Working Longer Versus Saving More

One of the big decisions Americans must make as they plant their retirement is when to start collecting Social Security benefits. The popular wisdom is that each year you delay collecting Social Security translates into an 8% increase in annual benefits. The Social Security Administration can afford to goose the payout because (1) it pays you one year less than it would have otherwise, and (2) it collects the interest on the money.

Now comes Sita N. Slavov, a George Mason University economics professor, and four colleagues with a paper, “The Power of Working Longer,” that compares the monetary rewards of working longer versus saving. The bottom line:

Delaying retirement by 3-6 months has the same impact on the retirement standard of living as saving an additional one-percentage point of labor earnings for 30 years.

I’m not smart enough to follow their methodology, so I’ll just assume that they’re right. But they’re making one critical assumption — that Social Security payouts remain the same, even though the Social Security Trust Fund is scheduled to run out in 2033. At that point, payroll taxes will cover only 75% of promised payouts.

For readers of Bacon’s Rebellion, who from my observation are more affluent than the average American, the news gets worse. When the Social Security Trust Fund runs out of money — as seems inevitable, given the bipartisan refusal of presidents and Congress since George W. Bush to touch the issue — you won’t even get 75% of what you were promised. Too many senior Americans rely upon Social Security as their sole source of income, and a cut of 25% would prove devastating. Inevitably, Congress will tweak the program to soften the blow. Thanks to the chronic budget deficits and the massive national debt that will prevail 15 years from now, the United States will be in no position to bail out the program entirely through borrowing.

There is no way to know what a future Congress will do, but I expect it will resort to some combination of borrowing, higher payroll taxes, and redistribution of Social Security benefits from higher-income Americans to lower-income Americans. There’s no way around it: The middle-class will get hosed.

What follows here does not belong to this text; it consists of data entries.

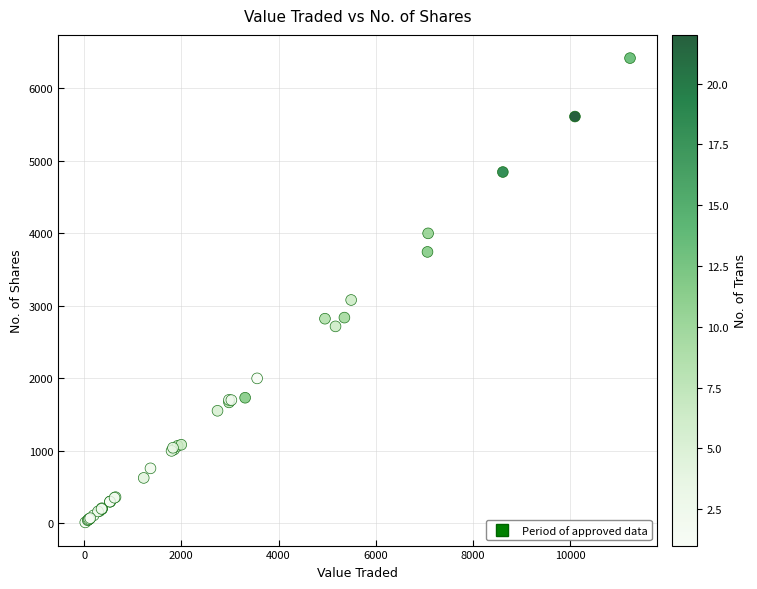

What Y value in the scatter plot is closest to 3215?

3081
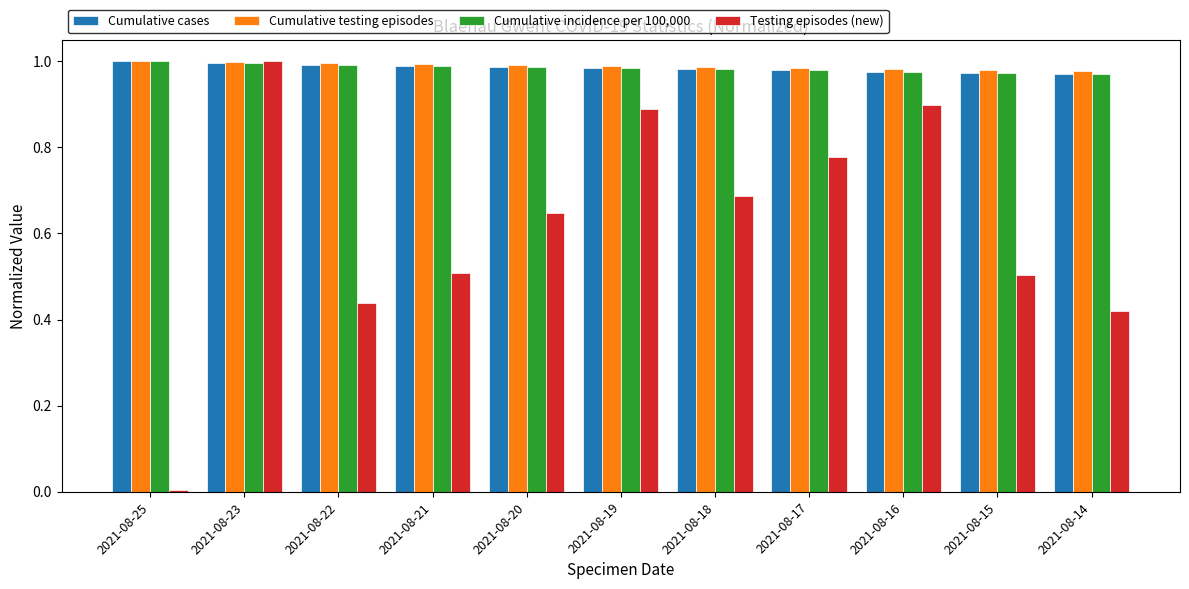

Which category has the highest value in the Testing episodes (new) series?

2021-08-23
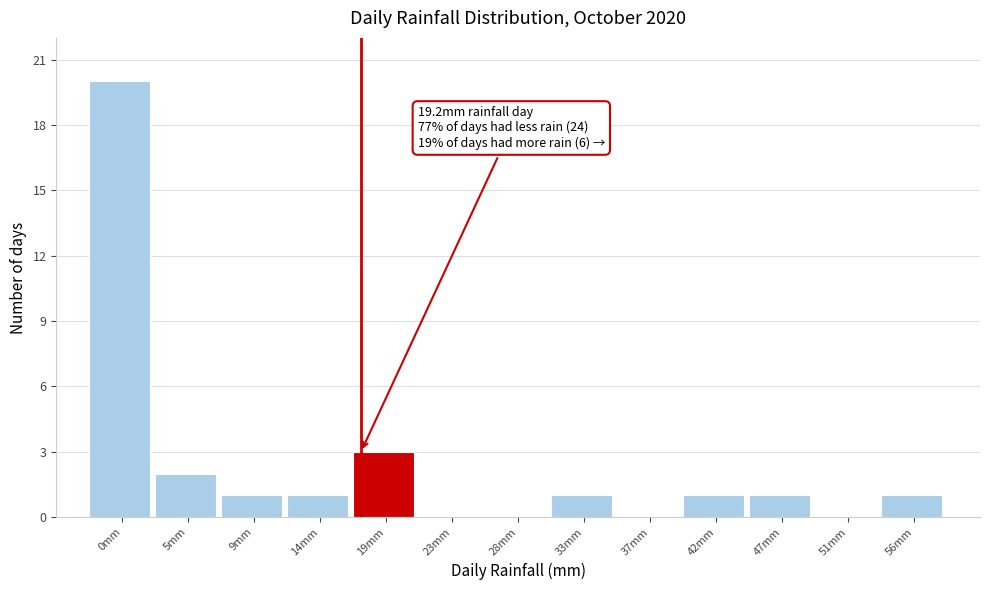

Reading left to right, extract all data points from this chart.

0mm=20	5mm=2	9mm=1	14mm=1	19mm=3	23mm=0	28mm=0	33mm=1	37mm=0	42mm=1	47mm=1	51mm=0	56mm=1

I’ll qualify for Social Security benefits next year. Even though I plan to continue working and earning income, I’m going to start cashing in on the program while I’m still entitled to 100% of my benefits. I fully expect the Trust Fund to run out by the time I’m 80, and I’m arranging my financial affairs to accommodate a 25% to 30% cut in my Social Security benefits by then. In the meantime, I’m making sure I get what I’ve been promised.

I’m also telling my Millennial kids both to start saving now and to plan to work well into their late 60s. Hopefully, modern medicine will help them remain healthy, active and vigorous a bit longer than our generation, so a few extra years of work won’t prove too burdensome.

Nobody should trust the American political class to live up to its promises — especially when the consequences are 15 years down the road.